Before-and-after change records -

☆ ☆ ☆ ☆

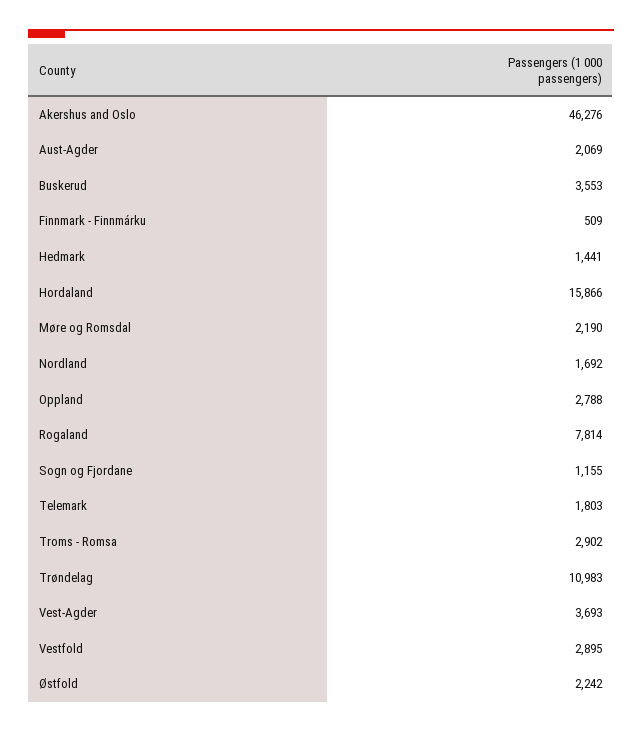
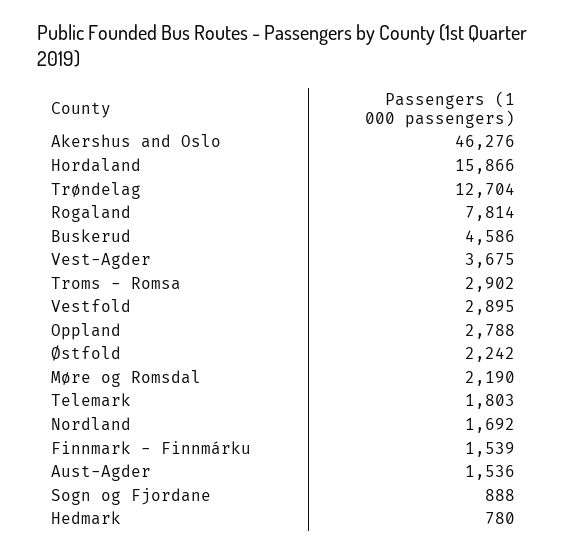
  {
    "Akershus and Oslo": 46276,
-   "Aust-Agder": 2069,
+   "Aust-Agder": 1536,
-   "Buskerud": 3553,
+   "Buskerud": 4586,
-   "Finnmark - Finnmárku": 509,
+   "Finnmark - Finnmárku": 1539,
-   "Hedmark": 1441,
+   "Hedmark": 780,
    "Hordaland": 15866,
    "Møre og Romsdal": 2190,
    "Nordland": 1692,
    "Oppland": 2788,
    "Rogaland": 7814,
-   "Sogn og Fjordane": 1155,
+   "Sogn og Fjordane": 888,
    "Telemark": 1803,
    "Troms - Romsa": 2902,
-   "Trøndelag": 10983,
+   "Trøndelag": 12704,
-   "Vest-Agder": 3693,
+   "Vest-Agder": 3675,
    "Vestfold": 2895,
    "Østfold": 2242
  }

☆ ☆ ☆ ☆

WRITTEN TASK - Repeat the data in full and exactly. Omit pictures.

RESULT OF THE EXERCISE -
  {
    "Akershus and Oslo": 46276,
-   "Aust-Agder": 2069,
+   "Aust-Agder": 1536,
-   "Buskerud": 3553,
+   "Buskerud": 4586,
-   "Finnmark - Finnmárku": 509,
+   "Finnmark - Finnmárku": 1539,
-   "Hedmark": 1441,
+   "Hedmark": 780,
    "Hordaland": 15866,
    "Møre og Romsdal": 2190,
    "Nordland": 1692,
    "Oppland": 2788,
    "Rogaland": 7814,
-   "Sogn og Fjordane": 1155,
+   "Sogn og Fjordane": 888,
    "Telemark": 1803,
    "Troms - Romsa": 2902,
-   "Trøndelag": 10983,
+   "Trøndelag": 12704,
-   "Vest-Agder": 3693,
+   "Vest-Agder": 3675,
    "Vestfold": 2895,
    "Østfold": 2242
  }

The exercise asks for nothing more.